2 pointsby PaulHoule7 months ago1 comment
  • eternityforest7 months ago
    In a perfect world this stuff would all be standardized and modular, with documented replacement parts.

    Nearly all random consumer items could be done with about 15 different PCBs, total, with a dollar or two of extra cost from unused features.

    A fan and a frother and a keyboard cleaning blower are all just USB chargers with a BLDC driver.

    A microwave and a washing machine can share the same controller, people probably won't complain too much about the extra cost if they understand that it means the board will always be replaceable, even 50 years from now.

    They could even run some kind of bytecode VM that they just don't change, so the same firmware still works in different CPUs.
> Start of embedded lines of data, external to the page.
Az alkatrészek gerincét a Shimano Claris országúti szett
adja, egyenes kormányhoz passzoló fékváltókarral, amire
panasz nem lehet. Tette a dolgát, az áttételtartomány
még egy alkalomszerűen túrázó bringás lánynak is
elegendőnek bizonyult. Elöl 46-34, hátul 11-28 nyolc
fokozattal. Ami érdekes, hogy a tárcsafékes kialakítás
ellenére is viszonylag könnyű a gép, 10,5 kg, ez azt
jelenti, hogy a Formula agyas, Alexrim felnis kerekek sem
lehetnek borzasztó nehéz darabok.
    Everything could be open, optionally smarthome integrated with a firmware update, and swappable like IBM PC parts.

    It doesn't appear to be the kind of things businesses do, but from a technical and consumer perspective it seems totally feasible.

    • PaulHoule7 months ago
      I see AVR-8 microcontrollers in many devices (continuous hot water heaters) and as an Arduinio fan I can totally see places where they could be used: for instance to drive a gas pump including the buttons, measurements, valves, mag stripe readers and serial link for credit card payments and/or remote control by the clerks.

      Rumor has it Russia was importing washing machines so it could extract microcontrollers to put into weapons.

      • eternityforest7 months ago
        I'd have a hard time imagining gas pumps using just an AVR, because they have some pretty large LCD screens and fancy cryptography for tap to pay.

        And I'd imagine anything that big and expensive would use Ethernet or something, rather than messing around with any low level serial link business.

        But one could just make an embedded Linux based controller as one of the standard modules.